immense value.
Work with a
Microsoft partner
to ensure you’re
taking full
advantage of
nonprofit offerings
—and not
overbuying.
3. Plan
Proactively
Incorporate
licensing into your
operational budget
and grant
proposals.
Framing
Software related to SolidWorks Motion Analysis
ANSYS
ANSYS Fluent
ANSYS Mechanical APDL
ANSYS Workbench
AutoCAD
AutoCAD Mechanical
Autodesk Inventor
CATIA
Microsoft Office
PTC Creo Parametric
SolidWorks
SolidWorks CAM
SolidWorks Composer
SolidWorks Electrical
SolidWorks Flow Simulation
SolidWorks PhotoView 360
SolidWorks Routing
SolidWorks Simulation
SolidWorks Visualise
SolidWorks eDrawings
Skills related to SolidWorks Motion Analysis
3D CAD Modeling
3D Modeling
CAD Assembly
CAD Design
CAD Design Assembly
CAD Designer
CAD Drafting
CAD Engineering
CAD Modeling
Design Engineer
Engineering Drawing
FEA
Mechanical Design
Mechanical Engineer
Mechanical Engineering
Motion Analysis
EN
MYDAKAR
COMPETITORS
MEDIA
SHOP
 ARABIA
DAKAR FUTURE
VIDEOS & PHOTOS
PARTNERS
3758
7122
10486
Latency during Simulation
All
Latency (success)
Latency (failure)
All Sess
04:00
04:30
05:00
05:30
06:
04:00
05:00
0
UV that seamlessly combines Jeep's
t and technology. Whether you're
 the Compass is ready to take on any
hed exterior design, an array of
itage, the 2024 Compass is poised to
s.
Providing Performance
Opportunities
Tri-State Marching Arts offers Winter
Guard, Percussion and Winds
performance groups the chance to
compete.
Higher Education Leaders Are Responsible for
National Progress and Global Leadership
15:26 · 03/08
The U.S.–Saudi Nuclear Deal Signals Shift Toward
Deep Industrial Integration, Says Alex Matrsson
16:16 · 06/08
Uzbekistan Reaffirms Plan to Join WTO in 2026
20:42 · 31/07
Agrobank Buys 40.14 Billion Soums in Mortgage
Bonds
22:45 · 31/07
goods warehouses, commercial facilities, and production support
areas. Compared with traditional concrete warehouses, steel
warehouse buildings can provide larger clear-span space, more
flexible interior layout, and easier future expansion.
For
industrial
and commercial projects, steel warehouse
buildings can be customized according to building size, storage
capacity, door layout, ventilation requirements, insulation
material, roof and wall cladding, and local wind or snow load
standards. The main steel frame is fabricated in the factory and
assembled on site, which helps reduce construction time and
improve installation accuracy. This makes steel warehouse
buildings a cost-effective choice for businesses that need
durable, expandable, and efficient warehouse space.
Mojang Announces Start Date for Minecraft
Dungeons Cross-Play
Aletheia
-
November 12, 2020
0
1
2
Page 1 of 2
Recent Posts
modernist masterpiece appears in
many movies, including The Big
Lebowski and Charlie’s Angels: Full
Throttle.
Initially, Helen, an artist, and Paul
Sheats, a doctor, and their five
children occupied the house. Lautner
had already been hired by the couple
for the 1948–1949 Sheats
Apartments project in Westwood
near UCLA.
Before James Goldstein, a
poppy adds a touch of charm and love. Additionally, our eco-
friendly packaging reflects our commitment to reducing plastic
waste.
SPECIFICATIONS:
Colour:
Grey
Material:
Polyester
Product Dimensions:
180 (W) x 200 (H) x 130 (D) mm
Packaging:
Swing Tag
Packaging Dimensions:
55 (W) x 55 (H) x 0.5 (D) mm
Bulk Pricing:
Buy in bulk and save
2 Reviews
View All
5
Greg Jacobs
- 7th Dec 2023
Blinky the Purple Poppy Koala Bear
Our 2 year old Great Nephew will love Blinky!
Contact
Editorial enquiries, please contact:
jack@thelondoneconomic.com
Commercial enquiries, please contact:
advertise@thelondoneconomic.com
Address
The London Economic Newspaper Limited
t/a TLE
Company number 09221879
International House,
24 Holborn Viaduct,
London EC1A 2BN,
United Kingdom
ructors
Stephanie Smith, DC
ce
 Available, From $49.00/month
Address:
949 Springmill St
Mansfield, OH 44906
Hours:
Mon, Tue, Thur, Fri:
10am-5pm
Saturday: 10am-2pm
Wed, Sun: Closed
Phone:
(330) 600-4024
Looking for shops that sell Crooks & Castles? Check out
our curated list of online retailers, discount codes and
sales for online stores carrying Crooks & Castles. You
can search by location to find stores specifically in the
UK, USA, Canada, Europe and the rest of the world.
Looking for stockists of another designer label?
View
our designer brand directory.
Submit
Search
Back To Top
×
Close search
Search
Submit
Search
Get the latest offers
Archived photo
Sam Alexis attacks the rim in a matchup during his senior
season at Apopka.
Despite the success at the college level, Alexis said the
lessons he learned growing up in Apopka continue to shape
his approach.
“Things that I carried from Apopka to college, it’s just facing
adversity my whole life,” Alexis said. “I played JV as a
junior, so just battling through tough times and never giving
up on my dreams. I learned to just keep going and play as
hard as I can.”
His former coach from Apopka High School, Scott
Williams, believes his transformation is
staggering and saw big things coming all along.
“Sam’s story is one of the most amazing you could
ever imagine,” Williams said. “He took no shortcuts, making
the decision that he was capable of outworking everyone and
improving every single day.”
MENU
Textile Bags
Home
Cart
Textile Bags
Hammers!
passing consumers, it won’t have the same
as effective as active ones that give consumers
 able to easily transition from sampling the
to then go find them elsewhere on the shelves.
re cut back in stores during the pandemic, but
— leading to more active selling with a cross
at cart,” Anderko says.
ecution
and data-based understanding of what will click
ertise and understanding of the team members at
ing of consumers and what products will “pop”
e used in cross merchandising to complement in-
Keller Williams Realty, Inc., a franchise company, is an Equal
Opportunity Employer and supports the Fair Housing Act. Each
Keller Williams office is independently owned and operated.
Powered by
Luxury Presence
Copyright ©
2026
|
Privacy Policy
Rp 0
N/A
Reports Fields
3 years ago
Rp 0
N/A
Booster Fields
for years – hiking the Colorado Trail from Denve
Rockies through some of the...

● ● ● ●

PROBLEM TO WORK ON – Reproduce the listing above line for line, changing every "Agrobank" to "AgroBank" and leaving everything else unaltered.

OUTPUT –
immense value.
Work with a
Microsoft partner
to ensure you’re
taking full
advantage of
nonprofit offerings
—and not
overbuying.
3. Plan
Proactively
Incorporate
licensing into your
operational budget
and grant
proposals.
Framing
Software related to SolidWorks Motion Analysis
ANSYS
ANSYS Fluent
ANSYS Mechanical APDL
ANSYS Workbench
AutoCAD
AutoCAD Mechanical
Autodesk Inventor
CATIA
Microsoft Office
PTC Creo Parametric
SolidWorks
SolidWorks CAM
SolidWorks Composer
SolidWorks Electrical
SolidWorks Flow Simulation
SolidWorks PhotoView 360
SolidWorks Routing
SolidWorks Simulation
SolidWorks Visualise
SolidWorks eDrawings
Skills related to SolidWorks Motion Analysis
3D CAD Modeling
3D Modeling
CAD Assembly
CAD Design
CAD Design Assembly
CAD Designer
CAD Drafting
CAD Engineering
CAD Modeling
Design Engineer
Engineering Drawing
FEA
Mechanical Design
Mechanical Engineer
Mechanical Engineering
Motion Analysis
EN
MYDAKAR
COMPETITORS
MEDIA
SHOP
 ARABIA
DAKAR FUTURE
VIDEOS & PHOTOS
PARTNERS
3758
7122
10486
Latency during Simulation
All
Latency (success)
Latency (failure)
All Sess
04:00
04:30
05:00
05:30
06:
04:00
05:00
0
UV that seamlessly combines Jeep's
t and technology. Whether you're
 the Compass is ready to take on any
hed exterior design, an array of
itage, the 2024 Compass is poised to
s.
Providing Performance
Opportunities
Tri-State Marching Arts offers Winter
Guard, Percussion and Winds
performance groups the chance to
compete.
Higher Education Leaders Are Responsible for
National Progress and Global Leadership
15:26 · 03/08
The U.S.–Saudi Nuclear Deal Signals Shift Toward
Deep Industrial Integration, Says Alex Matrsson
16:16 · 06/08
Uzbekistan Reaffirms Plan to Join WTO in 2026
20:42 · 31/07
AgroBank Buys 40.14 Billion Soums in Mortgage
Bonds
22:45 · 31/07
goods warehouses, commercial facilities, and production support
areas. Compared with traditional concrete warehouses, steel
warehouse buildings can provide larger clear-span space, more
flexible interior layout, and easier future expansion.
For
industrial
and commercial projects, steel warehouse
buildings can be customized according to building size, storage
capacity, door layout, ventilation requirements, insulation
material, roof and wall cladding, and local wind or snow load
standards. The main steel frame is fabricated in the factory and
assembled on site, which helps reduce construction time and
improve installation accuracy. This makes steel warehouse
buildings a cost-effective choice for businesses that need
durable, expandable, and efficient warehouse space.
Mojang Announces Start Date for Minecraft
Dungeons Cross-Play
Aletheia
-
November 12, 2020
0
1
2
Page 1 of 2
Recent Posts
modernist masterpiece appears in
many movies, including The Big
Lebowski and Charlie’s Angels: Full
Throttle.
Initially, Helen, an artist, and Paul
Sheats, a doctor, and their five
children occupied the house. Lautner
had already been hired by the couple
for the 1948–1949 Sheats
Apartments project in Westwood
near UCLA.
Before James Goldstein, a
poppy adds a touch of charm and love. Additionally, our eco-
friendly packaging reflects our commitment to reducing plastic
waste.
SPECIFICATIONS:
Colour:
Grey
Material:
Polyester
Product Dimensions:
180 (W) x 200 (H) x 130 (D) mm
Packaging:
Swing Tag
Packaging Dimensions:
55 (W) x 55 (H) x 0.5 (D) mm
Bulk Pricing:
Buy in bulk and save
2 Reviews
View All
5
Greg Jacobs
- 7th Dec 2023
Blinky the Purple Poppy Koala Bear
Our 2 year old Great Nephew will love Blinky!
Contact
Editorial enquiries, please contact:
jack@thelondoneconomic.com
Commercial enquiries, please contact:
advertise@thelondoneconomic.com
Address
The London Economic Newspaper Limited
t/a TLE
Company number 09221879
International House,
24 Holborn Viaduct,
London EC1A 2BN,
United Kingdom
ructors
Stephanie Smith, DC
ce
 Available, From $49.00/month
Address:
949 Springmill St
Mansfield, OH 44906
Hours:
Mon, Tue, Thur, Fri:
10am-5pm
Saturday: 10am-2pm
Wed, Sun: Closed
Phone:
(330) 600-4024
Looking for shops that sell Crooks & Castles? Check out
our curated list of online retailers, discount codes and
sales for online stores carrying Crooks & Castles. You
can search by location to find stores specifically in the
UK, USA, Canada, Europe and the rest of the world.
Looking for stockists of another designer label?
View
our designer brand directory.
Submit
Search
Back To Top
×
Close search
Search
Submit
Search
Get the latest offers
Archived photo
Sam Alexis attacks the rim in a matchup during his senior
season at Apopka.
Despite the success at the college level, Alexis said the
lessons he learned growing up in Apopka continue to shape
his approach.
“Things that I carried from Apopka to college, it’s just facing
adversity my whole life,” Alexis said. “I played JV as a
junior, so just battling through tough times and never giving
up on my dreams. I learned to just keep going and play as
hard as I can.”
His former coach from Apopka High School, Scott
Williams, believes his transformation is
staggering and saw big things coming all along.
“Sam’s story is one of the most amazing you could
ever imagine,” Williams said. “He took no shortcuts, making
the decision that he was capable of outworking everyone and
improving every single day.”
MENU
Textile Bags
Home
Cart
Textile Bags
Hammers!
passing consumers, it won’t have the same
as effective as active ones that give consumers
 able to easily transition from sampling the
to then go find them elsewhere on the shelves.
re cut back in stores during the pandemic, but
— leading to more active selling with a cross
at cart,” Anderko says.
ecution
and data-based understanding of what will click
ertise and understanding of the team members at
ing of consumers and what products will “pop”
e used in cross merchandising to complement in-
Keller Williams Realty, Inc., a franchise company, is an Equal
Opportunity Employer and supports the Fair Housing Act. Each
Keller Williams office is independently owned and operated.
Powered by
Luxury Presence
Copyright ©
2026
|
Privacy Policy
Rp 0
N/A
Reports Fields
3 years ago
Rp 0
N/A
Booster Fields
for years – hiking the Colorado Trail from Denve
Rockies through some of the...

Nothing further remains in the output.